Supplied text START

Both Houses approached bowing low. William and Mary advanced a few
steps. Halifax on the right, and Powle on the left, stood forth; and
Halifax spoke. The Convention, he said, had agreed to a resolution which
he prayed Their Highnesses to hear. They signified their assent; and the
clerk of the House of Lords read, in a loud voice, the Declaration of
Right. When he had concluded, Halifax, in the name of all the Estates of
the Realm, requested the Prince and Princess to accept the crown.
William, in his own name and in that of his wife, answered that the
crown was, in their estimation, the more valuable because it was
presented to them as a token of the confidence of the nation. "We
thankfully accept," he said, "what you have offered us. " Then, for
himself, he assured them that the laws of England, which he had once
already vindicated, should be the rules of his conduct, that it should
be his study to promote the welfare of the kingdom, and that, as to
the means of doing so, he should constantly recur to the advice of the
Houses, and should be disposed to trust their judgment rather than his
own. [674] These words were received with a shout of joy which was heard
in the streets below, and was instantly answered by huzzas from many
thousands of voices. The Lords and Commons then reverently retired
from the Banqueting House and went in procession to the great gate
of Whitehall, where the heralds and pursuivants were waiting in their
gorgeous tabards. All the space as far as Charing Cross was one sea of
heads. The kettle drums struck up; the trumpets pealed: and Garter King
at arms, in a loud voice, proclaimed the Prince and Princess of Orange
King and Queen of England, charged all Englishmen to pay, from that
moment, faith and true allegiance to the new sovereigns, and besought
God, who had already wrought so signal a deliverance for our Church and
nation, to bless William and Mary with a long and happy reign. [675]
Thus was consummated the English Revolution. When we compare it with
those revolutions which have, during the last sixty years, overthrown
so many ancient governments, we cannot but be struck by its peculiar
character. Why that character was so peculiar is sufficiently obvious,
and yet seems not to have been always understood either by eulogists or
by censors.
The continental revolutions of the eighteenth and nineteenth centuries
took place in countries where all trace of the limited monarchy of the
middle ages had long been effaced. The right of the prince to make laws
and to levy money had, during many generations, been undisputed. His
throne was guarded by a great regular army. His administration could
not, without extreme peril, be blamed even in the mildest terms.

Supplied text END
Dataset content START

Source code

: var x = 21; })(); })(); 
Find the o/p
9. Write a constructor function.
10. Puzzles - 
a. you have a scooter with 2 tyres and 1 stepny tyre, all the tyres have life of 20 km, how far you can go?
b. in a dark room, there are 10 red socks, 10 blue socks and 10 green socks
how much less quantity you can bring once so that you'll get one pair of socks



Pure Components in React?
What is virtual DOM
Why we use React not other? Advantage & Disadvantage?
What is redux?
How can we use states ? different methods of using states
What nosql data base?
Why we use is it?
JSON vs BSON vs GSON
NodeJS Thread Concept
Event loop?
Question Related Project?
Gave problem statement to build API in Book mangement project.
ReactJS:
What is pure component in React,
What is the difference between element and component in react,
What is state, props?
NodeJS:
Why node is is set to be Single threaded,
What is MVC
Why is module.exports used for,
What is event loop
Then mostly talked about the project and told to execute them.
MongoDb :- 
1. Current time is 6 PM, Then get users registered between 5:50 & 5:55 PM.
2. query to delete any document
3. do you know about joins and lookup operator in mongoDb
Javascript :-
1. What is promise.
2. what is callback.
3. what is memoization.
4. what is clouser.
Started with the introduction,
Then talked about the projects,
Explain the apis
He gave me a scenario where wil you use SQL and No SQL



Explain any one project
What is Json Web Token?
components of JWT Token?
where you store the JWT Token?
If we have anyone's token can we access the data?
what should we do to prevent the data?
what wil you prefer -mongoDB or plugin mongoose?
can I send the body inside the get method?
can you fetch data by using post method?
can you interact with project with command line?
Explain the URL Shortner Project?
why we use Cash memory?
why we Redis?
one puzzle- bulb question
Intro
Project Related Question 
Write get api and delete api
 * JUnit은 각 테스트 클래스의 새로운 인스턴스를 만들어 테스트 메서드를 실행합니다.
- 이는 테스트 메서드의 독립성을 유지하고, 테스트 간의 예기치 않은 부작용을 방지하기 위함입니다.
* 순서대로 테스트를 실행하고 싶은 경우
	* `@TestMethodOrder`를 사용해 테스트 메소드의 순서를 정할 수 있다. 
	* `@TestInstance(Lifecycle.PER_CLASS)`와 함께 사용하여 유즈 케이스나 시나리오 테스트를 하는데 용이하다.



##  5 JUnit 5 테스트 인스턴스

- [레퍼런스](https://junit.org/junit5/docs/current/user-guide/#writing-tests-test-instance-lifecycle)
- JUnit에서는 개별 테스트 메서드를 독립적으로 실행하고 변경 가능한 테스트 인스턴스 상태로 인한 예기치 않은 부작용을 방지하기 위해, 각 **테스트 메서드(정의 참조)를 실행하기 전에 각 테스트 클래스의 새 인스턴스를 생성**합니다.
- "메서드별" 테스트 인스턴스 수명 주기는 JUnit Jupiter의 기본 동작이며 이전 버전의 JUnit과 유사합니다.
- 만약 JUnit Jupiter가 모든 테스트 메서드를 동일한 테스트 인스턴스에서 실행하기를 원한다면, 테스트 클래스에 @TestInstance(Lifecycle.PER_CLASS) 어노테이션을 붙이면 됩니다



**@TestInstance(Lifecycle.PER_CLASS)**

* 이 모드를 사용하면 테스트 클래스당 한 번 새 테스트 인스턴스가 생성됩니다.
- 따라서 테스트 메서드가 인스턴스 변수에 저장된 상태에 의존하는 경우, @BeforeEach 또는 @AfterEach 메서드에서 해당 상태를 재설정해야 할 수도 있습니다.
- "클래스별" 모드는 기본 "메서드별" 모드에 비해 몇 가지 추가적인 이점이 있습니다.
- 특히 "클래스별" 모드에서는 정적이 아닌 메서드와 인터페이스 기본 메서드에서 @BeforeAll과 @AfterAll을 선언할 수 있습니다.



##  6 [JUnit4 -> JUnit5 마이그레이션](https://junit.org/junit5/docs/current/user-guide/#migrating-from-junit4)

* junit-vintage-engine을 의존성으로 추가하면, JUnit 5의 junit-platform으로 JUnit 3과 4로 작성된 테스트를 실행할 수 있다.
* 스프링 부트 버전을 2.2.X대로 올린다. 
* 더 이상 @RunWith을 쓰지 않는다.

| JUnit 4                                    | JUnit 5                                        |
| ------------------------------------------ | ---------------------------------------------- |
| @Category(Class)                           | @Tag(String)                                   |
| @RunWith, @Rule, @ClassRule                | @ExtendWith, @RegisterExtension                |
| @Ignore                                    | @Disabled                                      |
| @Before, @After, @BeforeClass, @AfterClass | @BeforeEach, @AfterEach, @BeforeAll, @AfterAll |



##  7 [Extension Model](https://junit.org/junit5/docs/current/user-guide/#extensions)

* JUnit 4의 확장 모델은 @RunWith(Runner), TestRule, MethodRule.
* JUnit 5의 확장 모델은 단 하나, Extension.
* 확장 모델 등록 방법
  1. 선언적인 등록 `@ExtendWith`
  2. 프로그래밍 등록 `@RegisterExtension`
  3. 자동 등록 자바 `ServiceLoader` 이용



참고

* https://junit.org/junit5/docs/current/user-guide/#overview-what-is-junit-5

Dataset content END

● Task item
Write out the passage above on William and Mary's acceptance of the crown word for word, from "The continental revolutions" to "the mildest terms.".

● Task answer
The continental revolutions of the eighteenth and nineteenth centuries
took place in countries where all trace of the limited monarchy of the
middle ages had long been effaced. The right of the prince to make laws
and to levy money had, during many generations, been undisputed. His
throne was guarded by a great regular army. His administration could
not, without extreme peril, be blamed even in the mildest terms.